ACTIVITY: Check each line below for the word "shift", and copy those that have it.

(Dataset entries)
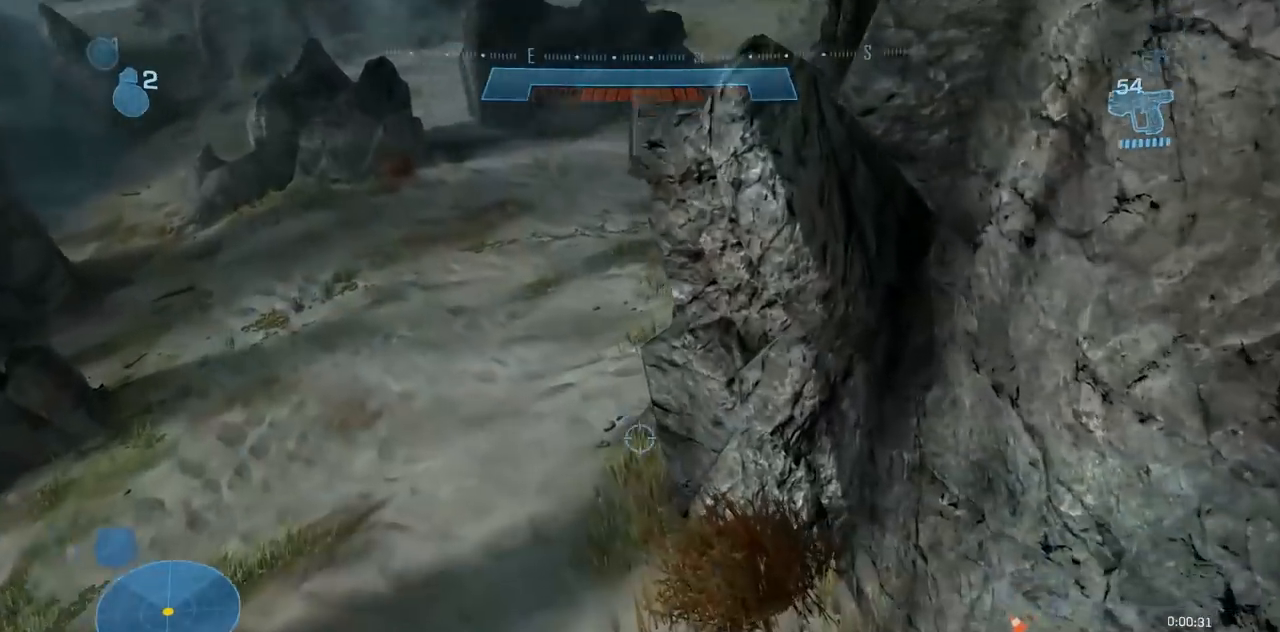
{"buttons": [], "left_stick": "up", "right_stick": "center", "button_events": []}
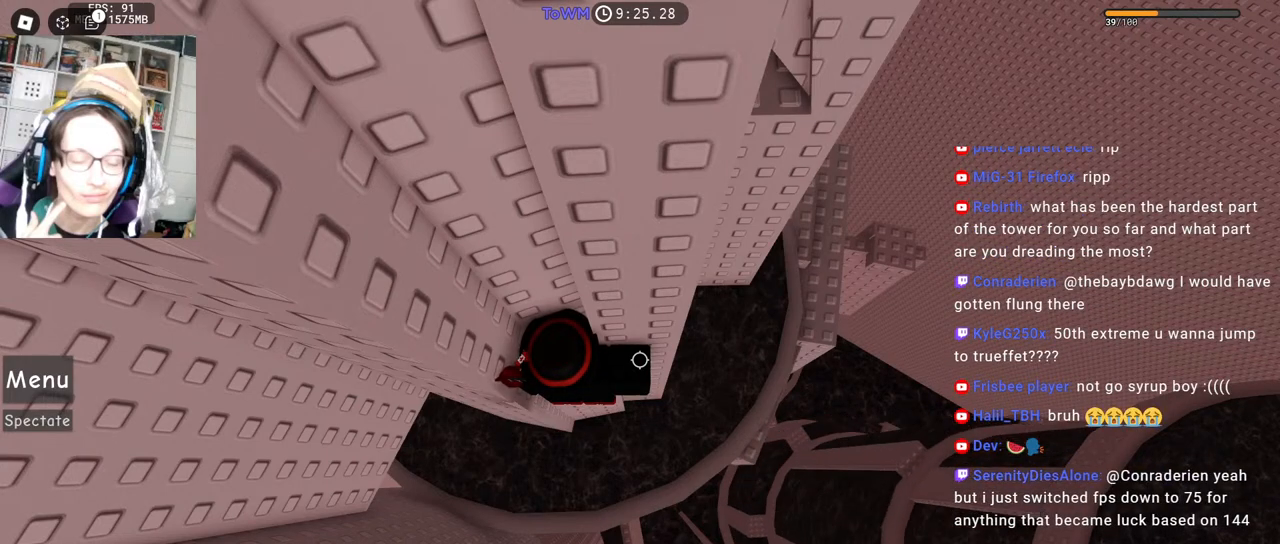
Gameplay with keyboard and mouse; each line is a JSON object with the keys and mouse buttons held at the frame after it. "events" lists presses ("down") and releases ("up") of "a", "ctrl", "d", "e", "q", "s", "shift", "space", "w", "mouse_left", "mouse_wheel", "mouse_right", "mouse_mb4" and "mouse_mb5" between this image and that frame as [ms after this image, input, new state], when the widget could be followed in between. "mouse_left", "mouse_wheel", "mouse_right", "mouse_mb4", "mouse_mb5" = the "left", "wheel", "right", "mb4", "mb5" buttons of the "mouse" list. No other keys are recorded. "wheel" means that the mouse wheel is clicked or scrolled. Mouse movement is not recorded.
{"keys": [], "mouse": [], "events": [[150, "shift", "down"], [250, "shift", "up"]]}
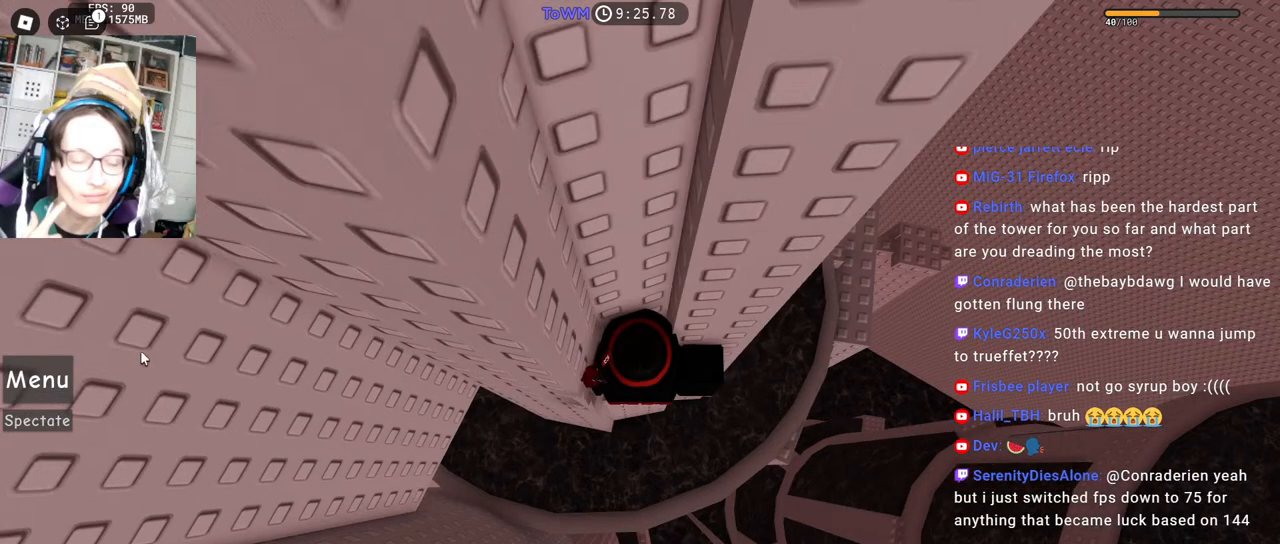
{"keys": [], "mouse": [], "events": []}
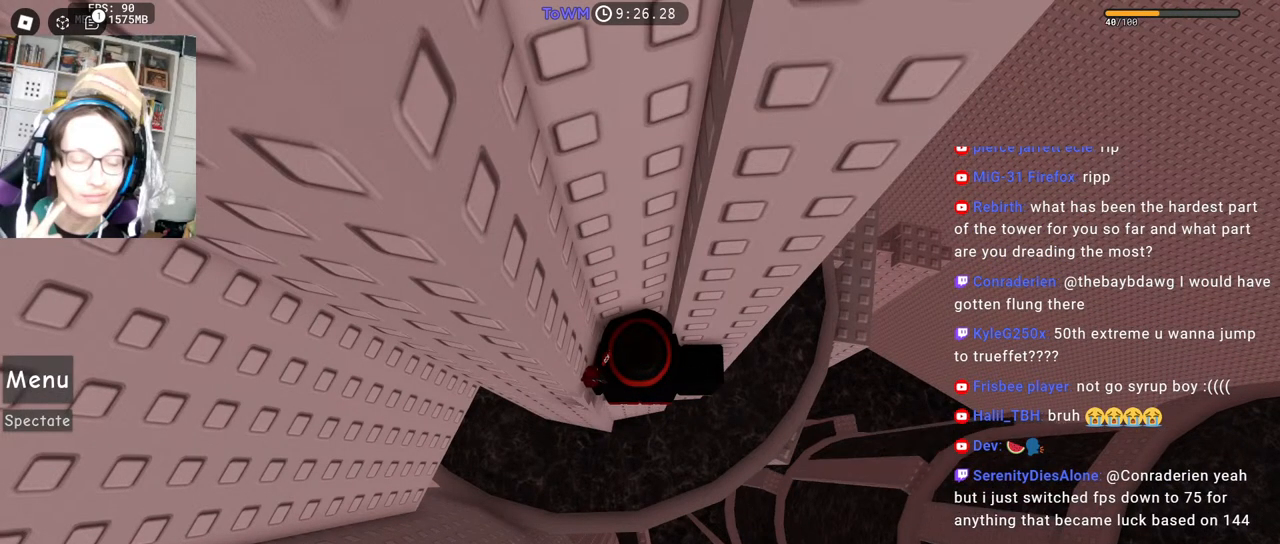
{"keys": [], "mouse": ["wheel"], "events": [[417, "mouse_wheel", "down"]]}
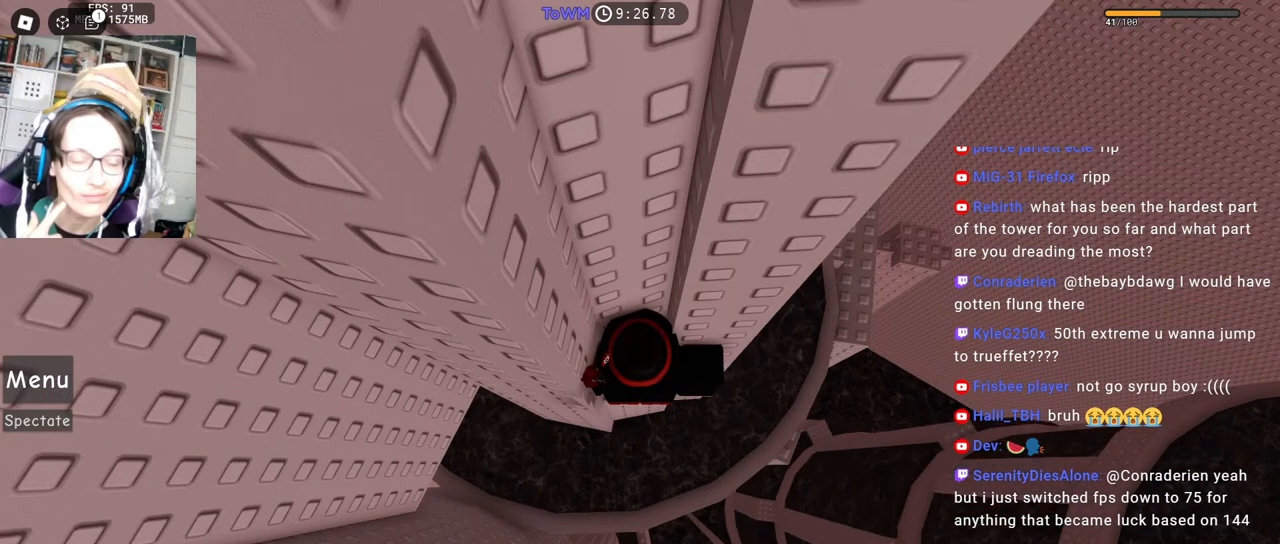
{"keys": [], "mouse": ["wheel"], "events": []}
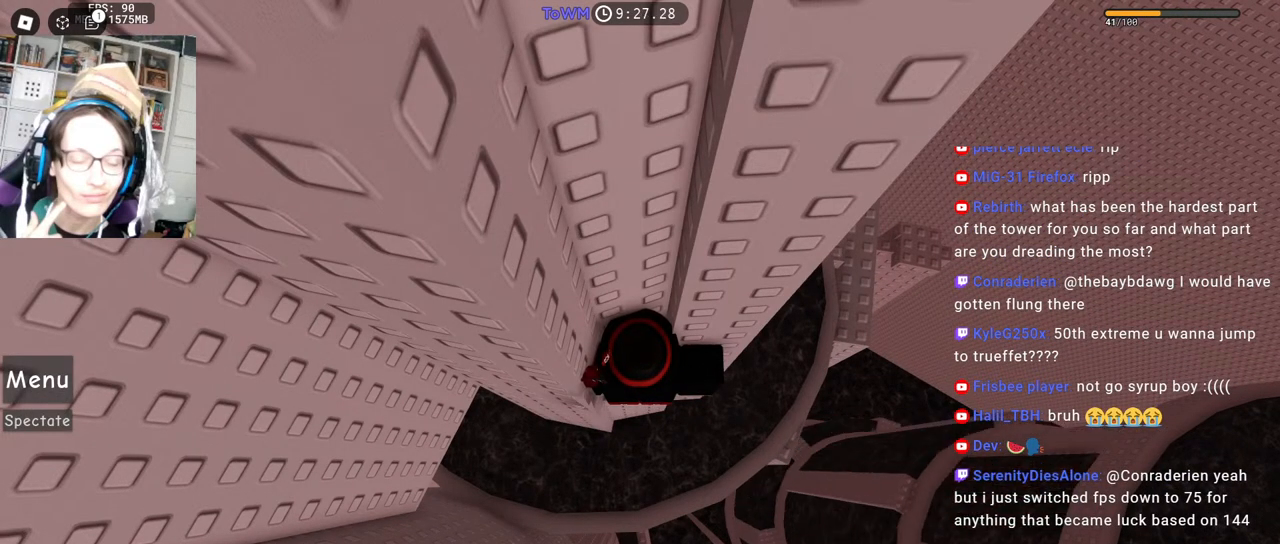
{"keys": [], "mouse": ["wheel"], "events": []}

EXPECTED OUTPUT:
Gameplay with keyboard and mouse; each line is a JSON object with the keys and mouse buttons held at the frame after it. "events" lists presses ("down") and releases ("up") of "a", "ctrl", "d", "e", "q", "s", "shift", "space", "w", "mouse_left", "mouse_wheel", "mouse_right", "mouse_mb4" and "mouse_mb5" between this image and that frame as [ms after this image, input, new state], when the widget could be followed in between. "mouse_left", "mouse_wheel", "mouse_right", "mouse_mb4", "mouse_mb5" = the "left", "wheel", "right", "mb4", "mb5" buttons of the "mouse" list. No other keys are recorded. "wheel" means that the mouse wheel is clicked or scrolled. Mouse movement is not recorded.
{"keys": [], "mouse": [], "events": [[150, "shift", "down"], [250, "shift", "up"]]}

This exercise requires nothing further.